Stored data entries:
◆ ◆ ◆ ◆ ◆ ◆ ◆

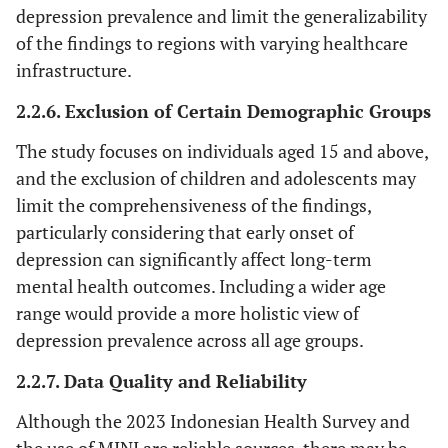
Barat
depression prevalence and limit the generalizability
of the findings to regions with varying healthcare
Lampung
20,646
Kalimantan
6,163
Papua
infrastructure.
Tengah
Da
2.2.6. Exclusion of Certain Demographic Groups
Kepulauan
3,439
Kalimantan
9,301
Pa
The study focuses on individuals aged 15 and above,
Bangka
Selatan
and the exclusion of children and adolescents may
Belitung
limit the comprehensiveness of the findings,
Kepulauan
4,778
Kalimantan
8,850
Pa
particularly considering that early onset of
Riau
Timur
Sel
depression can significantly affect long-term
mental health outcomes. Including a wider age
DKI
24,697
Kalimantan
1,637
Pa
range would provide a more holistic view of
Jakarta
Utara
Ten
depression prevalence across all age groups.
Jawa
113,568
Sulawesi
6,178
Pa
2.2.7. Data Quality and Reliability
Barat
Utara
Pegun
Although the 2023 Indonesian Health Survey and
Jawa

◆ ◆ ◆ ◆ ◆ ◆ ◆

The records above must be printed exactly, but the pictures they hold should be omitted.

Barat
depression prevalence and limit the generalizability
of the findings to regions with varying healthcare
Lampung
20,646
Kalimantan
6,163
Papua
infrastructure.
Tengah
Da
2.2.6. Exclusion of Certain Demographic Groups
Kepulauan
3,439
Kalimantan
9,301
Pa
The study focuses on individuals aged 15 and above,
Bangka
Selatan
and the exclusion of children and adolescents may
Belitung
limit the comprehensiveness of the findings,
Kepulauan
4,778
Kalimantan
8,850
Pa
particularly considering that early onset of
Riau
Timur
Sel
depression can significantly affect long-term
mental health outcomes. Including a wider age
DKI
24,697
Kalimantan
1,637
Pa
range would provide a more holistic view of
Jakarta
Utara
Ten
depression prevalence across all age groups.
Jawa
113,568
Sulawesi
6,178
Pa
2.2.7. Data Quality and Reliability
Barat
Utara
Pegun
Although the 2023 Indonesian Health Survey and
Jawa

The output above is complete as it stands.